The words of the now unloved Prime Minister were undermined yesterday when he unveiled a 2004 budget that expects minimal growth, takes national debt up to record level and busts a hole in the EU’s ceiling for public deficits for a third successive year.
Big corporate bankruptcies and spring strikes by the public sector and entertainment workers preceded a summer of forest fires and a heatwave that was officially blamed yesterday for 14,800 deaths.

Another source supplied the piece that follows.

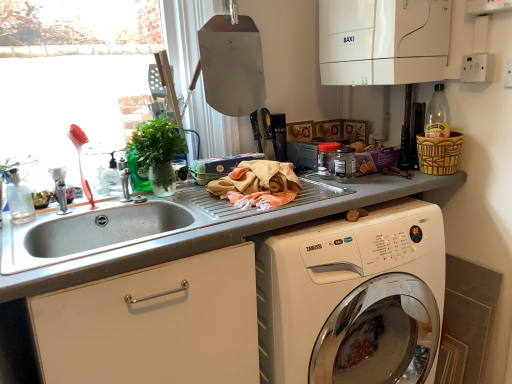
Identify the location of empty space that is to the right of transparent plastic jar at center, the 2th appliance in the bottom-to-top sequence. The width and height of the screenshot is (512, 384). (375, 181).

The mood is being fanned by three books which argue that there is nothing temporary about France’s troubles. With its chronic unemployment and dinosaur centralised state, France can no longer pose as a universal model of progress and civilisation, they argue. In L’Arrogance Française, Romain Gubert and Emmanuel Saint-Martin, both journalists, say that France infuriates the rest of the world with its discredited diplomacy.
In Adieu à la France qui s’en va (Farewell to a France that is departing) Jean-Marie Rouart, a novelist and member of the august Académie Française, says that France is losing its soul to mediocrity and needs a great leader to restore its grandeur. The biggest splash is being made by La France Qui Tombe (Collapsing France) by Nicolas Baverez, an historian and economist.
Baverez says that, after three postwar decades of progress, France lost its way under the fourteen-year left-wing reign of François Mitterrand and eight years under M Chirac. Hostages to tyrannical state sector unions, farmers, subsidised film-makers and other interest groups, successive governments have squandered national wealth and heritage to maintain a protectionist, Soviet-style state, he says.
He also draws unfavourable comparisons with Britain, the favourite destination for French emigrants in the past decade. British per capita income has overtaken that of France, where taxes are now much higher. Britons pay 45 per cent of their income to the state in taxes, compared with 75 per cent for the French. Baverez says that Britain has taken over the European Union, monopolising its top jobs and imposing a British stamp on the new draft constitution. France, in turn, has alienated its neighbours by playing fast and loose with the EU rules.
Abroad, M Chirac’s posturing had made a laughing stock of France. “In the Iraq crisis, France has suffered a diplomatic Agincourt,” he says.
France faces a choice, Baverez concludes: “Shock therapy that will modernise the country through a forced march” or the pursuit of decline that will produce social upheaval and feed the far Right of Jean-Marie Le Pen. France, he says, is ripe for a near-revolutionary change such as when it summoned Charles de Gaulle as its saviour in 1958.
The Left is accusing him of “declinism”, an old right-wing obsession that fed Fascism in the 1930s. Attacks are also coming from the Right. Figaro said: “This mood of ‘francopessimism’ is creating an unhealthy atmosphere which carries the stigma of the 1930s.” But, it added: “The roots of the evil are in our statist culture, something that the British threw out ages ago.”
The bulk of the reaction, holds that Baverez makes good points but neglects France’s qualities, such as the reforms that have opened markets, its place as Europe’s top recipient of foreign investment, and a quality of life that remains the envy of the world.
A powerful defence of the decline thesis came in Le Monde from Marc Fumaroli, an eminent historian and a professor at the University of Chicago, who said that France, for all its undoubted glories, was suffering from a general “irritation, frustration and demoralisation” that was more bitter and deep than anywhere else in Europe or in the US.
Deprived of a leader with the vision of Thatcher, Reagan or Blair, it had been left to stagnate, he said.